____ MATERIAL SUPPLIED
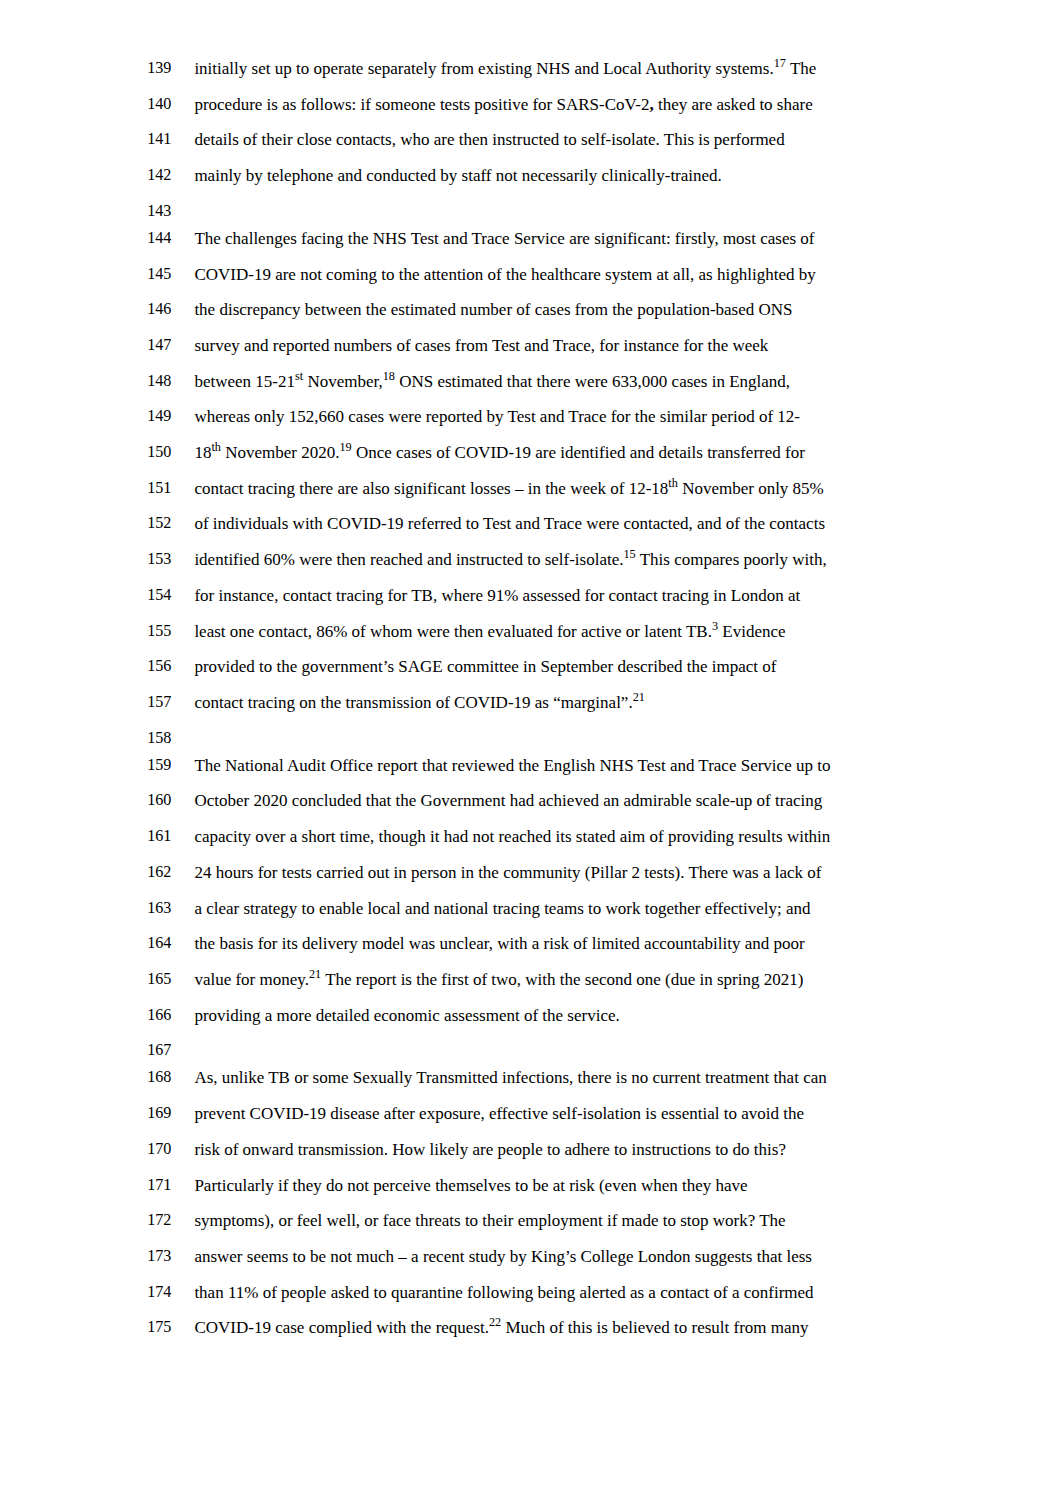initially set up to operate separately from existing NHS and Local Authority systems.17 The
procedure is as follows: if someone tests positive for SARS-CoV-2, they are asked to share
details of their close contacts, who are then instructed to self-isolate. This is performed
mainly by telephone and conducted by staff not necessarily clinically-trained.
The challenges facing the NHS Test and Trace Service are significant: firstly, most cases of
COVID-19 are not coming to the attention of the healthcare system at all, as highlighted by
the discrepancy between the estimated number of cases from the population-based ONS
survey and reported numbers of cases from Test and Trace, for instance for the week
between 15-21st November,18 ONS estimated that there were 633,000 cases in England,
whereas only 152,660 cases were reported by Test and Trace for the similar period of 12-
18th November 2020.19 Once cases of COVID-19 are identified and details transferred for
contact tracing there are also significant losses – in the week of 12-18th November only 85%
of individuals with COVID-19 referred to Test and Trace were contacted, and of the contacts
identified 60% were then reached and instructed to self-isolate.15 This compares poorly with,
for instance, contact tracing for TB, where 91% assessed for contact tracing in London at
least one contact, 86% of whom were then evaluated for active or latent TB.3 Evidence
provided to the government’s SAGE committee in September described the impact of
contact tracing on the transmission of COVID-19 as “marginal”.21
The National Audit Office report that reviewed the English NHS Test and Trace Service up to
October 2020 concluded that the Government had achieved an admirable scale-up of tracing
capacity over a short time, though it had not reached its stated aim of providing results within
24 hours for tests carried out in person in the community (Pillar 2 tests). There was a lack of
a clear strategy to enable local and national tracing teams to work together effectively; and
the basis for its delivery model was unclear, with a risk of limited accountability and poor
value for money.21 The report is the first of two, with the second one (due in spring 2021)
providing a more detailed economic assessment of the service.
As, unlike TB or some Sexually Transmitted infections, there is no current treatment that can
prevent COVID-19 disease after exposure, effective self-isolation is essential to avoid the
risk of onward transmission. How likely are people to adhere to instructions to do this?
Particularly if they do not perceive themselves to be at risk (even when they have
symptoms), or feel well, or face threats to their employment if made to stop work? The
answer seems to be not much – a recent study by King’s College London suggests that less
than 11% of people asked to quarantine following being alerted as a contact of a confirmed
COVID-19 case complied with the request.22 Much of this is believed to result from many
________
____ MATERIAL SUPPLIED
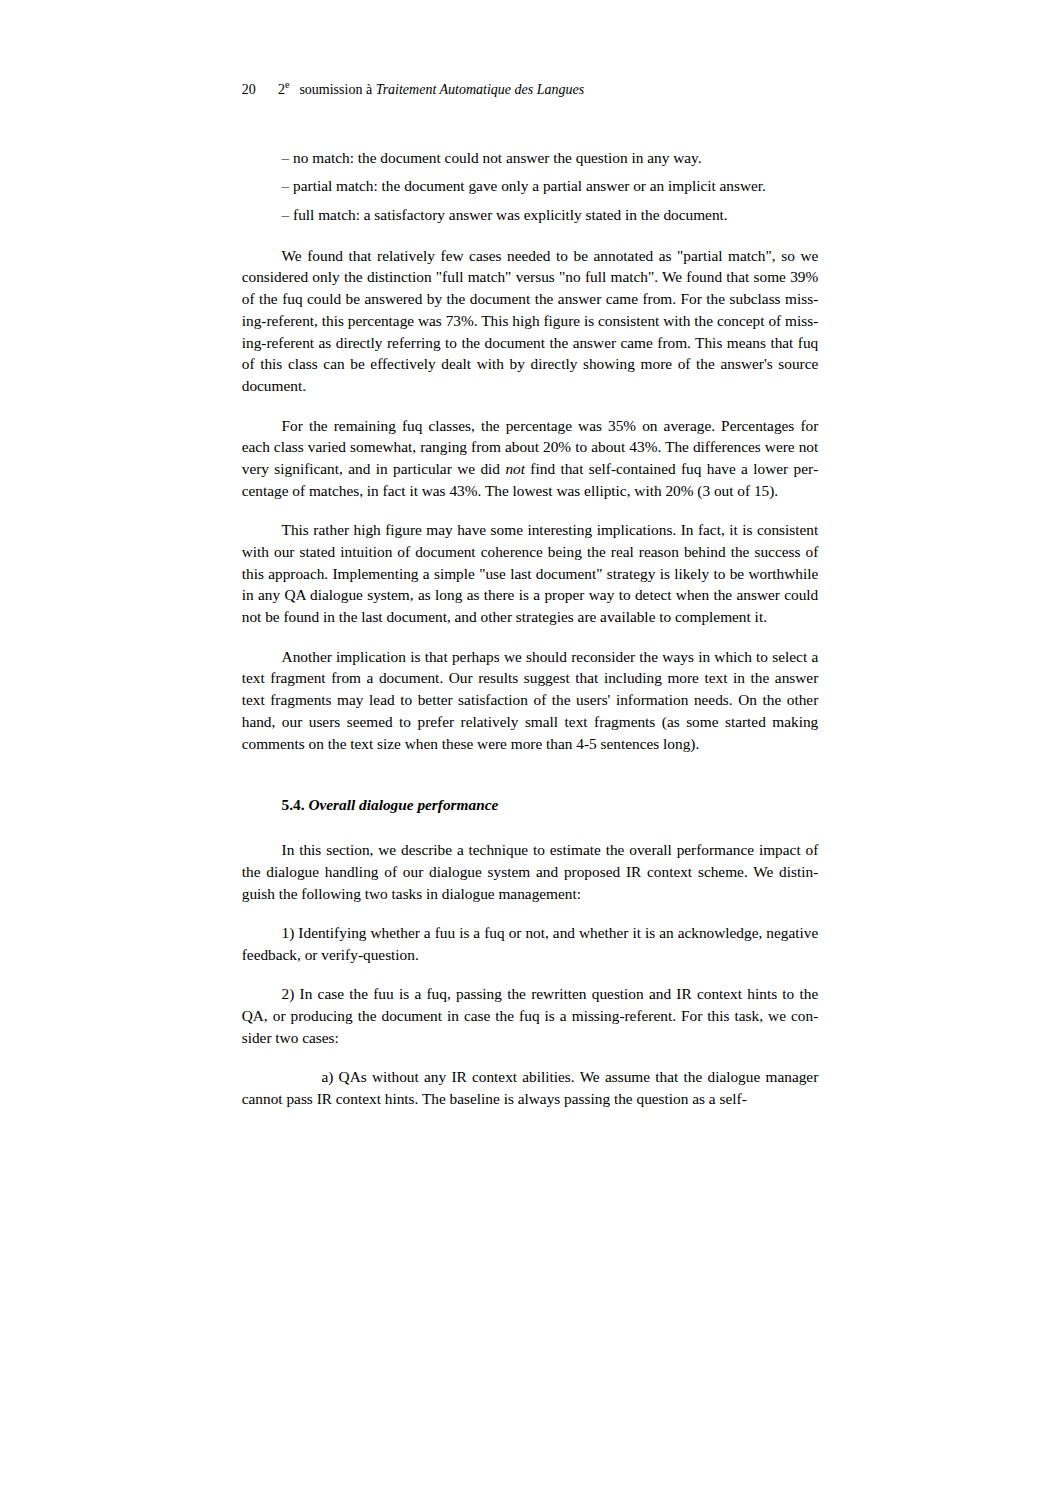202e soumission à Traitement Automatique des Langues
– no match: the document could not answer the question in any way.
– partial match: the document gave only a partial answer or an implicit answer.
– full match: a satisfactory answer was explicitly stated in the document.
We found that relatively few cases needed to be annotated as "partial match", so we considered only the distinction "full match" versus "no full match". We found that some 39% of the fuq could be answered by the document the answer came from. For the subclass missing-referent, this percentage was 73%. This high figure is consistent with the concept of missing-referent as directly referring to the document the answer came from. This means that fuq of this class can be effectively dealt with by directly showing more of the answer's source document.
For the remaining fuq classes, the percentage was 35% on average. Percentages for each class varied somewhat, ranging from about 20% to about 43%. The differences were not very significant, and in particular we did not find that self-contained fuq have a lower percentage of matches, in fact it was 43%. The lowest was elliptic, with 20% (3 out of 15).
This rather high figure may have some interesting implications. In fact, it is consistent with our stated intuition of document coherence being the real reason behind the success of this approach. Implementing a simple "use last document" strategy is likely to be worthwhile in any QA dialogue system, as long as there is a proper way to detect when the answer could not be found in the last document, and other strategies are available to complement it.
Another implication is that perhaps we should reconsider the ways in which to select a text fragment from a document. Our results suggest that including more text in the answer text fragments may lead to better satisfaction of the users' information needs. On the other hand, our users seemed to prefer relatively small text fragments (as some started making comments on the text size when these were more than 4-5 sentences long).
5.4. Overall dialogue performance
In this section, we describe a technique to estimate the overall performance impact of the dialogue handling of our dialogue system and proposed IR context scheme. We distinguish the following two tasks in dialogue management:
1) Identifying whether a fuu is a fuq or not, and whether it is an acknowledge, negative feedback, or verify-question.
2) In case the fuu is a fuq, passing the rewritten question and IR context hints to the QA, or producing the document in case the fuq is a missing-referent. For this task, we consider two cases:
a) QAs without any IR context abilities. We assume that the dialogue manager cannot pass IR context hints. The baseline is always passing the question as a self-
________
# [EXERCISE GOAL]
Going back to the entries above, set down exactly the lines that begin at the one with "Particularly if they" and end at the one with "COVID-19 case complied", both included, and nothing else.

# [YOUR SOLUTION]
Particularly if they do not perceive themselves to be at risk (even when they have
symptoms), or feel well, or face threats to their employment if made to stop work? The
answer seems to be not much – a recent study by King’s College London suggests that less
than 11% of people asked to quarantine following being alerted as a contact of a confirmed
COVID-19 case complied with the request.22 Much of this is believed to result from many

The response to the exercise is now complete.